Он тряхнул головой, по лицу покатились капли дождя. Но не было ни дождя, ни молний, ни ветра. Ничего. Только неестественная тишина.
Он поднялся на ноги, ухитрившись встать на покатой крыше. Мокрый камень скользил под пятками. Он не чувствовал ран. Боль была где-то в другом месте.
Он открыл рот, чтобы крикнуть в темноту, но заколебался. Это молчание нельзя прерывать. Сам воздух, казалось, весил меньше его. Он чувствовал себя пушинкой, которая может взлететь в любое мгновение.
И в этой темноте перед ним возникло огромное лицо. Лицо тьмы, слабо очерченное. Широкое, величиной со штормовое облако, далеко протянувшееся в каждую сторону, но каким-то образом видимое. Нечеловеческое. Улыбающееся.
Каладин почувствовал, как глубокий холод, словно ледяной шар с тысячей остроконечных шипов, прокатился по спине и всему телу. Сфера в руке внезапно ожила, из нее полилось синее сапфировое пламя, озарившее каменную крышу под ним, превращенную в лохмотья рубашку, изодранную кожу. Он, потрясенный, осмотрел себя, потом опять взглянул на лицо в небе.
Оно исчезло, оставив за собой темноту.
Сверкнула молния, и вместе с ней вернулась боль. Он выдохнул, падая на колени. Полил дождь, налетел ветер. Он скользнул вниз, прижавшись лицом к крыше.
Что это было? Видение? Иллюзия? Сил улетела от него, мысли опять смешались. Ветер ослаб, но дождь по-прежнему леденил тело. Обессиленный, растерянный, почти побежденный болью, он поднял руку и посмотрел на сферу. Она светилась. Нет, ярко сияла, смоченная его кровью.
Все, силы кончились. Закрыв глаза, он почувствовал, как на него наваливается вторая тьма. Тьма беспамятства.
Камень первым выскочил за дверь, как только сверхшторм утих. Тефт за ним, но более медленно, ворча про себя. Колени ныли. Они
Дождь еще шел, конечно. Как всегда, после ярости сверхшторма настало избавление — спокойный моросящий дождик. Несколько спренов дождя, похожих на голубые свечки, сидело в лужах, в воздухе танцевали спрены ветра. Лил холодный дождь. Он шлепал по лужам ногами, одетыми в сандалии, и холод пробирал до костей. Он ненавидел быть мокрым. Но, откровенно говоря, он много чего ненавидел.
Жизнь ненадолго улучшилась. Но очень ненадолго.
Камень завернул за угол барака. Остальные бригадники тоже вышли наружу, когда Тефт пошел за Камнем. Штормов рогоед. Как огромная чулла. Он действительно верил, что они найдут глупого молодого бригадира живым. Наверное, думал, что все это время тот попивал чай в тенечке вместе с Отцом Штормов.
Может ли человек верить и не верить одновременно? Тефт остановился рядом с Камнем и — пересилив себя, — посмотрел на стену барака.

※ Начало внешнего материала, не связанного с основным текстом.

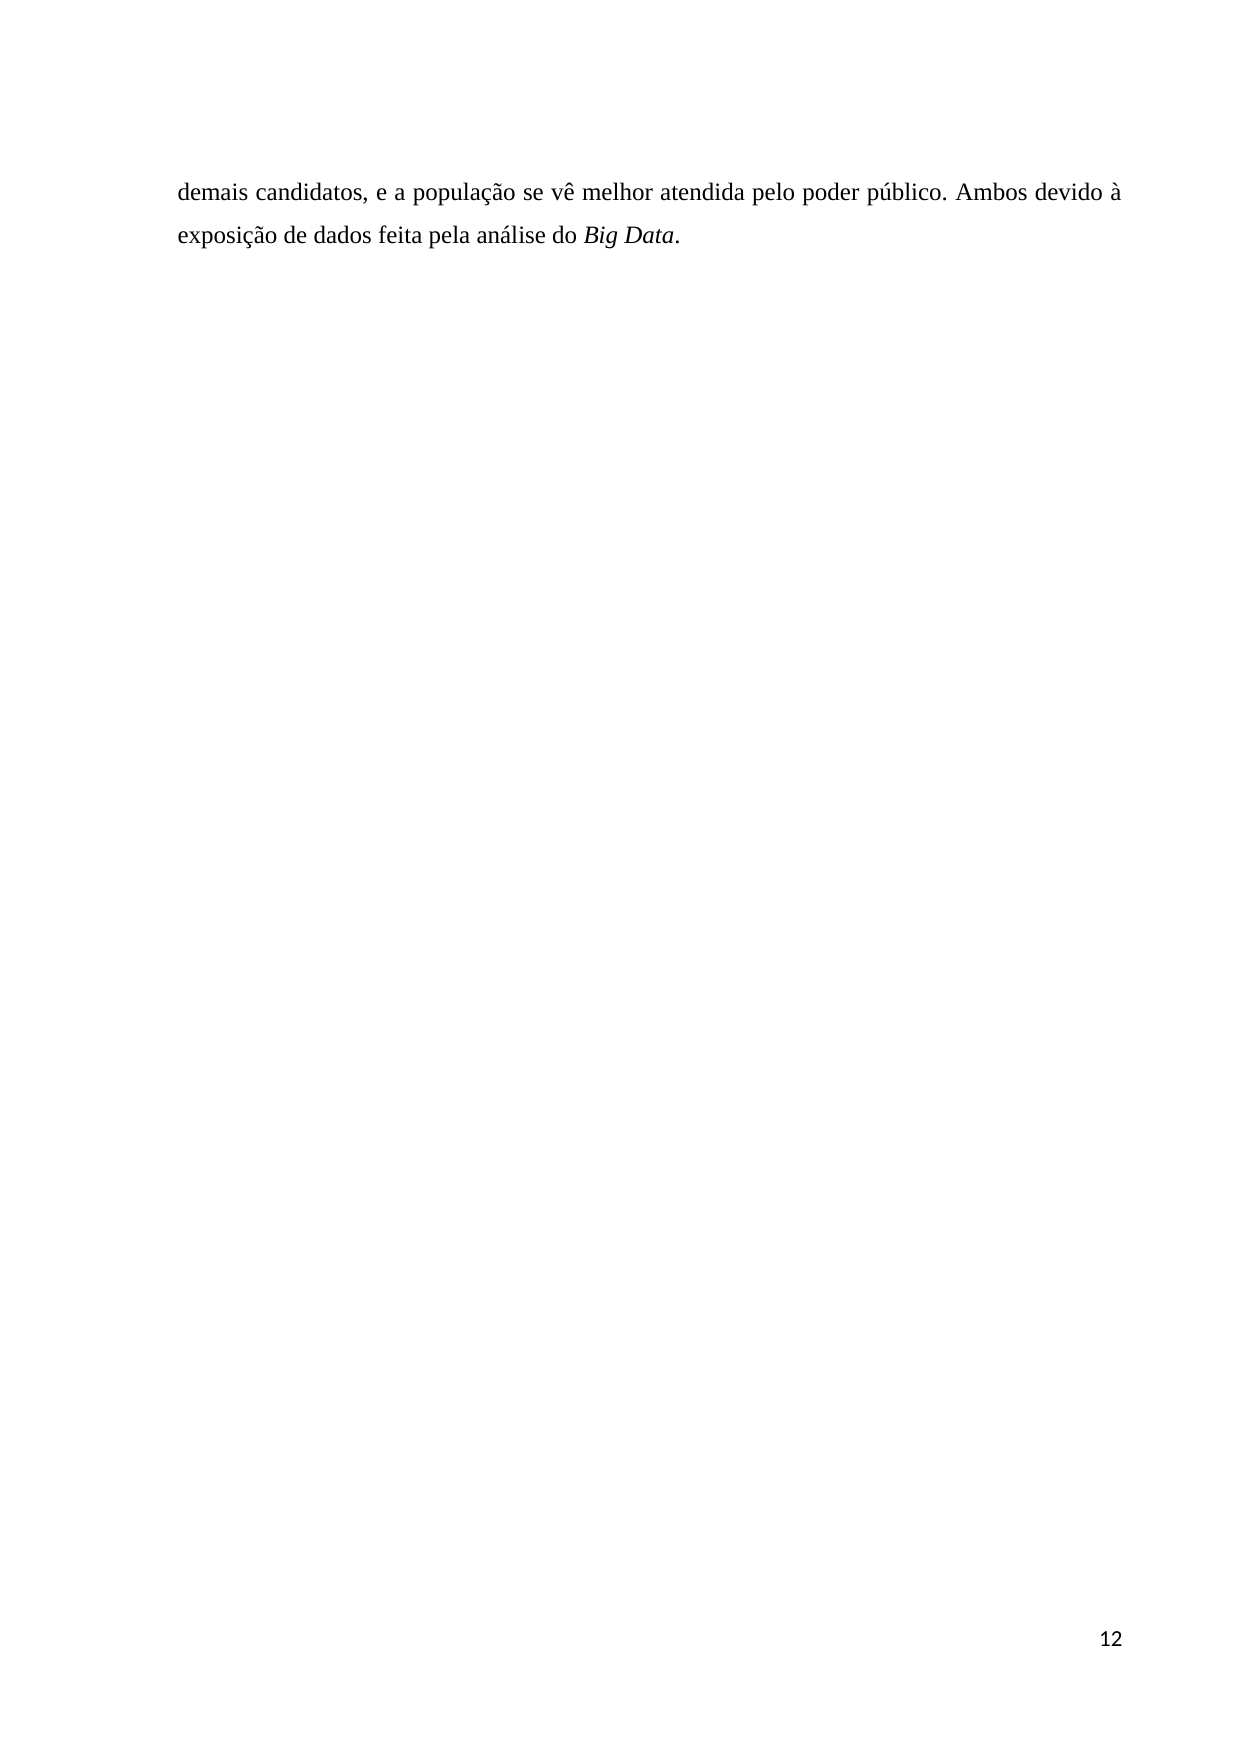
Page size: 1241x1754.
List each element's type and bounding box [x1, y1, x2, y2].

text [177, 177, 1122, 249]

Он увидел именно то, что ожидал и чего боялся. Тело висело, как туша на скотобойне, окровавленное, с содранной кожей. Это вообще человек? На коже Каладина были сотни ран, капли крови смешивались с ручейками дождевой воды, бежавшими по стене барака. Тело парня было по-прежнему привязано за лодыжки. Рубашка разорвана, штаны висели клочьями. Ирония, но чище всего было лицо, обмытое штормом.
Тефт достаточно повидал людей, убитых на поле боя, и знал, как они выглядят.
Весь Четвертый Мост уже собрался вокруг него и Камня, тихий, устрашенный.
Глаза Каладина открылись.
Собравшиеся бригадники вздохнули, некоторые выругались и упали на землю, расплескивая лужи. Каладин начал дышать, трудно, с хрипом, его глаза глядели вперед, ничего не видя. Он выдохнул, из разбитых губ полилась кровавая слюна. Рука, висевшая под ним, разжалась.
Что-то покатилось по камням.
Сфера, которую Тефт дал ему.
Она плюхнулась в лужу и остановилась. Мутная, ни капли Штормсвета.
Если вы оставляете сферу Сверхшторму, она всегда заряжается. Всегда. Каладин держал ее в руке, она должна была зарядиться. Что произошло?